Use `assayer models check` to verify your configuration.

## Quickstart

```bash
assayer run "Explain recursion in one sentence." --models gpt-4o,claude-haiku-4-5-20251001
```

## Commands

### `run`

```bash
assayer run "prompt" --models gpt-4o,claude-sonnet-4-5
assayer run --prompt-file prompt.txt --models gpt-4o,ollama/llama3.2
assayer run "prompt" --models gpt-4o,claude-sonnet-4-5 --score
assayer run "prompt" --models gpt-4o,claude-sonnet-4-5 --judge gpt-4o --judge-criteria "clarity,brevity"
assayer run "prompt" --models gpt-4o,claude-sonnet-4-5 --output results.json
assayer run "prompt" --models gpt-4o,claude-sonnet-4-5 --output results.csv
assayer run "prompt with {var}" --models gpt-4o --var key=value
```

| Flag | Description |
|---|---|
| `--models` | Comma-separated model identifiers (required) |
| `--prompt-file` | Path to a `.txt` file instead of an inline prompt |
| `--var` | `KEY=VALUE` template variable, repeatable |
| `--system` | System prompt applied to all models |
| `--temperature` | Sampling temperature |
| `--max-tokens` | Maximum output tokens |
| `--score` | Show pairwise similarity matrix |
| `--judge` | Model to use as judge |
| `--judge-criteria` | Comma-separated criteria for the judge |
| `--output` | Save results to `.json` or `.csv` |
| `--timeout` | Per-model timeout in seconds (default: 30) |

### `models`

```bash
assayer models list               # list all supported model identifiers
assayer models check              # check which API keys are configured
assayer models check ollama       # check if Ollama is running and list local models
```

### `config`

```bash
assayer config set OPENAI_API_KEY sk-...
assayer config show
```

Keys are saved to `~/.assayer/config.json`. Environment variables take precedence.

## Providers

### OpenAI

```bash
export OPENAI_API_KEY=sk-...
```

Supported models: `gpt-5.5`, `gpt-5.5-pro`, `gpt-5.4`, `gpt-5.4-pro`, `gpt-5.4-mini`, `gpt-5.4-nano`, `gpt-5.2`, `gpt-5`, `gpt-5-mini`, `gpt-5-nano`, `gpt-4.1`, `gpt-4.1-mini`, `gpt-4.1-nano`, `gpt-4o`, `gpt-4o-mini`, `o3`, `o3-mini`, `o4-mini`

### Anthropic

```bash
export ANTHROPIC_API_KEY=sk-ant-...
```

Supported models: `claude-opus-4-7`, `claude-sonnet-4-6`, `claude-haiku-4-5-20251001`, `claude-opus-4-6`, `claude-sonnet-4-5`, `claude-opus-4-5`

### Google Gemini

```bash
export GEMINI_API_KEY=...
```

Supported models: `gemini-3.1-pro-preview`, `gemini-3.1-flash-lite`, `gemini-3-flash-preview`, `gemini-2.5-pro`, `gemini-2.5-flash`, `gemini-2.5-flash-lite`, `gemini-2.0-flash`, `gemini-2.0-flash-lite`

### Ollama (local)

No API key needed.
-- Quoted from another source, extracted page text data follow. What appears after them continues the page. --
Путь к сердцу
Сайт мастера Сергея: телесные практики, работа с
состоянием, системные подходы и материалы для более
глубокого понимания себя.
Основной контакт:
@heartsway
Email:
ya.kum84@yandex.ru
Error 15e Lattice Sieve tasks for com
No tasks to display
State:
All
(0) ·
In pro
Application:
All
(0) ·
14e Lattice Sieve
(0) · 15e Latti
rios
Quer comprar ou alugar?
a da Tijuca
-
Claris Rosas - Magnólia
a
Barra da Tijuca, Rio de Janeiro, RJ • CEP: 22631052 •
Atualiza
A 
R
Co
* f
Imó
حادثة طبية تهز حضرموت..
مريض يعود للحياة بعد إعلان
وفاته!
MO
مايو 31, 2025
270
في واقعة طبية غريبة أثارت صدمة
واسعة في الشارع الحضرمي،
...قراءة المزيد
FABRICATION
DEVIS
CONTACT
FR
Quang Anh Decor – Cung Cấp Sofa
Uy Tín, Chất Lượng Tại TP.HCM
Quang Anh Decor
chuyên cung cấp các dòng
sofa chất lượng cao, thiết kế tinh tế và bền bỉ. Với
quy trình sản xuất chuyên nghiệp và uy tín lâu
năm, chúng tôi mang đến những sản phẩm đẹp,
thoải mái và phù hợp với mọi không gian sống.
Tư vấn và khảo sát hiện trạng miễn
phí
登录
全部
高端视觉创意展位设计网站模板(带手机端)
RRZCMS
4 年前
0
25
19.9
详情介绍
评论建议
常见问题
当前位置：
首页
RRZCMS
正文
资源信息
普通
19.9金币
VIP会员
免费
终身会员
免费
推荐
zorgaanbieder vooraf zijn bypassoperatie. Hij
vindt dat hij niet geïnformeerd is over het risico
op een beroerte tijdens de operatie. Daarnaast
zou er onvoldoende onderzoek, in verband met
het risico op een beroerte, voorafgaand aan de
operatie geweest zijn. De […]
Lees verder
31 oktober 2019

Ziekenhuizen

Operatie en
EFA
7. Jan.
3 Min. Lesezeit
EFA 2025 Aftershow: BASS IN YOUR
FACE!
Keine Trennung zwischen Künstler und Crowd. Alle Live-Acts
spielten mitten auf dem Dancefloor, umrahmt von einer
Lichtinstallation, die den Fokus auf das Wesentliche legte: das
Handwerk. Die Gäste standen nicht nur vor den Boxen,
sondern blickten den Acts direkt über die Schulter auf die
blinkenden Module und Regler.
Start Ollama and use the `ollama/` prefix:

```bash
ollama serve
assayer run "prompt" --models ollama/llama4-scout,ollama/llama3.2,ollama/qwen3
```

## Scoring

`--score` embeds all outputs using `all-MiniLM-L6-v2` (runs locally, no API call) and displays a pairwise cosine similarity matrix. Values range from 0 (unrelated) to 1 (identical meaning).

## LLM-as-judge

`--judge <model>` sends all outputs to the specified model and asks it to pick a winner. Use `--judge-criteria` to focus the evaluation:

```bash
assayer run "Write a sorting algorithm." \
  --models gpt-4o,claude-sonnet-4-5 \
  --judge gpt-4o \
  --judge-criteria "correctness,readability"
```

If the judge call fails, a warning is printed to stderr and the run continues normally.

## Export

`--output results.json` saves full results as JSON. `--output results.csv` saves as CSV. The file format is determined by the extension.

## Contributing

Contributions are welcome. See [CONTRIBUTING.md](CONTRIBUTING.md) for setup instructions, code style, and the PR process.

## License

MIT - see [LICENSE](LICENSE) for details.